WHAT IS REQUIRED →
From the records below, extract only the lines running from the line with "Liên hệ quảng cáo" to the line with "Tổng thư ký tòa soạn: Đức Trung", both lines included, reproducing them exactly.

========================

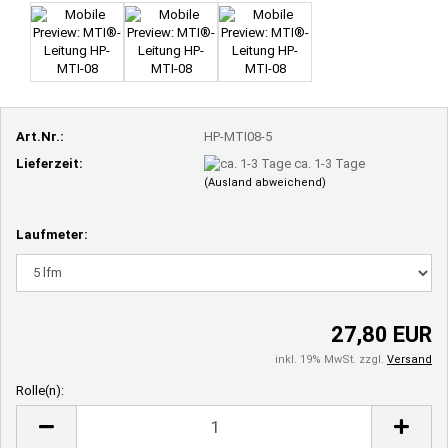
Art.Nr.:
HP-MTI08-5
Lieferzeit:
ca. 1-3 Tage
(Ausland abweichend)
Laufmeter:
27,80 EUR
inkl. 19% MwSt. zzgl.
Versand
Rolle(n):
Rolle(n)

========================

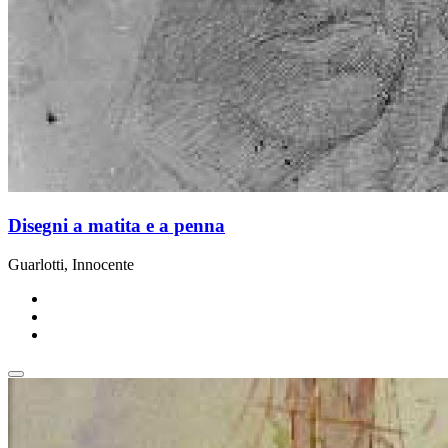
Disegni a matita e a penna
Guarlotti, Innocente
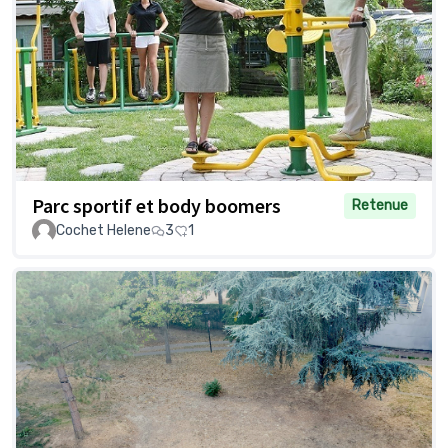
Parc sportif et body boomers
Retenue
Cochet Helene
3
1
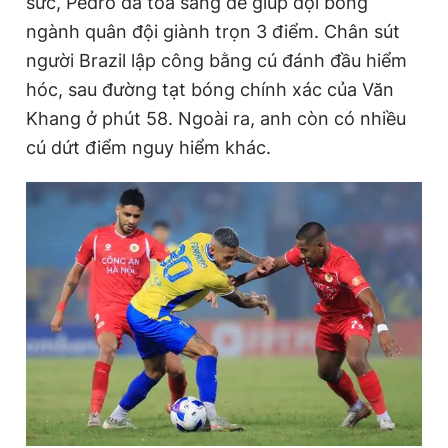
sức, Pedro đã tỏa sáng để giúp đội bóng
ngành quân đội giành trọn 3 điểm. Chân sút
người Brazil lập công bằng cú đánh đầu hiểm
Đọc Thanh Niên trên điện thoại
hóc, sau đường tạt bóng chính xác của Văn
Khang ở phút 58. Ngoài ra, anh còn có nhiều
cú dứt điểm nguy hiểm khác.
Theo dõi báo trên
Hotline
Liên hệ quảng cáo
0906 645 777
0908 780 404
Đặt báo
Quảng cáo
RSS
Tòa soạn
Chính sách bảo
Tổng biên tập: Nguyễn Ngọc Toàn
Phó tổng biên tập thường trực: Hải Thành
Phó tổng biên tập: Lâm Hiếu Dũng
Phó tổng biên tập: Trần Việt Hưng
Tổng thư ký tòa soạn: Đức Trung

========================

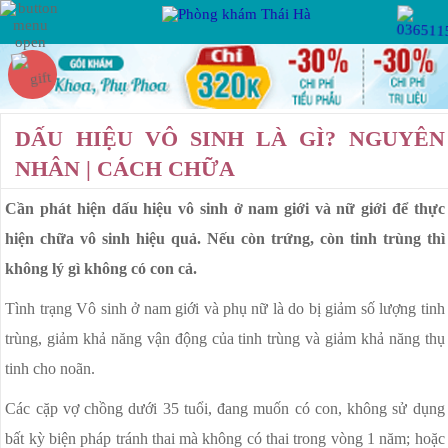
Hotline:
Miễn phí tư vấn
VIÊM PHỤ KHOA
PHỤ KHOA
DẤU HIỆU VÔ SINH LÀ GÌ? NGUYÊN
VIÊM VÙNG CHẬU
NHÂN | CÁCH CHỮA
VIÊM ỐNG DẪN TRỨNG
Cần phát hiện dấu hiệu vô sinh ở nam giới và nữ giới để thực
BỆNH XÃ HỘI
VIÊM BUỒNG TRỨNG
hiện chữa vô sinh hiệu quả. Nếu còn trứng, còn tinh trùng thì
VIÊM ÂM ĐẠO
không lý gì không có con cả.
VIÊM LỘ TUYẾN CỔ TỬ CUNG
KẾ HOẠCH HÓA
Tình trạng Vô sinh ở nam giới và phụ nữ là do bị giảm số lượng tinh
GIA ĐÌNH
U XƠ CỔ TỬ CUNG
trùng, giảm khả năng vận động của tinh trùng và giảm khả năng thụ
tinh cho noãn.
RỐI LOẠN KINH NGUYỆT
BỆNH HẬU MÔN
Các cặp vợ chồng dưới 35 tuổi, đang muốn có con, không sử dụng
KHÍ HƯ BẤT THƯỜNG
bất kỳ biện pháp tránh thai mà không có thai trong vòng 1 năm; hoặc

========================

YOUR SOLUTION →
Liên hệ quảng cáo
0906 645 777
0908 780 404
Đặt báo
Quảng cáo
RSS
Tòa soạn
Chính sách bảo
Tổng biên tập: Nguyễn Ngọc Toàn
Phó tổng biên tập thường trực: Hải Thành
Phó tổng biên tập: Lâm Hiếu Dũng
Phó tổng biên tập: Trần Việt Hưng
Tổng thư ký tòa soạn: Đức Trung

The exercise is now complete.